Depends on what we're counting.

One month since she came back from Dubai where she'd been working most of her adult life. Two months since she'd left her first and only company, a job she excelled at and loved and hated in equal amounts. One month since her boyfriend of three years left her for someone else.

Time required context, she'd realized. The past month had lacked this, markers she was familiar with. When she arrived, she went straight from the airport to her parents' house in Balanga and hadn't left since. There she had no meetings, no deadlines, no organizational 'Game of Thrones' and moods of bosses to look out for. No dates to go on.

She'd seen a few friends, those who stayed in their small town and did not move to Metro Manila the way she and her brothers did in high school. She had not seen her brothers, all three of her kuyas neck-deep in their doctor and family lives in the city.

Somehow that had happened in the 12 years she worked abroad—her kuyas got their badges in their medical world, got married and had children.

While Mira at 32 was...well she guessed she was retired, for the moment.

It had been a quiet month, punctuated by her mother's nagging and her father's playlist that never changed. It had been nice, a welcome nothingness.

Until she was itching to move again.

"What are you in Manila for?"

Johan asked her from across his dining table, over breakfast.
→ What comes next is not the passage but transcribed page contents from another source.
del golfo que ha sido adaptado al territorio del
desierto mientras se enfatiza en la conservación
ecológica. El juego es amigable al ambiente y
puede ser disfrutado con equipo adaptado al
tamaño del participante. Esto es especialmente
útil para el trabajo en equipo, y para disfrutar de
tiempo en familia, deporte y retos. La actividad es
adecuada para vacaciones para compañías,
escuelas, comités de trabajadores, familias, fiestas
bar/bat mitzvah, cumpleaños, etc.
Breakfast that she'd found him making at 6 a.m. It was probably the sharp, tangy scent from his kitchen that invited her out of slumber.

"I thought you were staying in Bataan for good."
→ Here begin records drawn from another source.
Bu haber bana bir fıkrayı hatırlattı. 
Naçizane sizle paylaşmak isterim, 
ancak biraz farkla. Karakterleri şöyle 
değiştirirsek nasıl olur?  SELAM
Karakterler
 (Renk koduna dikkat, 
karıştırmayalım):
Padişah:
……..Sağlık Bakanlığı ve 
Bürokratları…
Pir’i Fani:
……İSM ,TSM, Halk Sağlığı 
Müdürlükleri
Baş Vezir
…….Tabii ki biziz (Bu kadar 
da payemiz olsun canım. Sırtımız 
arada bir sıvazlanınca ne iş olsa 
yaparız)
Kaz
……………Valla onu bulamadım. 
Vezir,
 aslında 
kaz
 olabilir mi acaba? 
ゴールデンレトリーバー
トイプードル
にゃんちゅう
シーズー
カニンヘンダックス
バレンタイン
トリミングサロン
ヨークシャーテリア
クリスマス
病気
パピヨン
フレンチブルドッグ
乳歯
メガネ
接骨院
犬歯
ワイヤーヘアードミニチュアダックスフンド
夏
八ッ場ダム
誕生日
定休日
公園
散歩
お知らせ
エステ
"How did you figure that?"

"I asked when I could see you in Manila. You said, 'hng'. I said, 'okay, I'm coming over'. You said, 'hng, no'." He speared a piece of fish with his fork, gaze fixed on her. "Are you building yourself a fortress over there? No one gets in or out?"
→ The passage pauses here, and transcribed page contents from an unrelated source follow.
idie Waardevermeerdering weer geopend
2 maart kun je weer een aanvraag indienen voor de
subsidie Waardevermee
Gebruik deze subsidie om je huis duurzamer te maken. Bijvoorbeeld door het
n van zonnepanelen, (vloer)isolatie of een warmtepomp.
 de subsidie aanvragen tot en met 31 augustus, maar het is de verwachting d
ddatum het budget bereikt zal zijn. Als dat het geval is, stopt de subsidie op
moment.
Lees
She slurped a few spoonfuls of rice with soup before she answered. "No. And no, I'm not staying in Bataan for good. That's fake news. There is this important thing I learned in my years abroad."

"What's that?"

"The way to improve a child's relationship with her parents is to live apart from them."

She laughed. She'd sobbed her fair share from missing her family in the years she was away, but living with them the past month reminded her how she treasured the simple joys of not having to explain why she was laugh-crying in front of her laptop at two in the morning, or her life choices.

Johan looked at her with that gaze, those eyes that sparkled. She always thought it was from amusement. That in all the time he'd known her, she amused him.

"I miss my mom some days, though," he said. "I miss dad's cooking."

Johan was a Metro Manila migrant too, a boy she knew in Balanga, since the day he and her Kuya Migs were seatmates in Grade 6 and realized their common love for Ghost Fighter and Dragon Ball Z. She had seen him in the malls and at birthday parties in the city when it was her turn to attend school there, being three years younger. She had seen him date all the cool girls in college, being the best cool boy himself.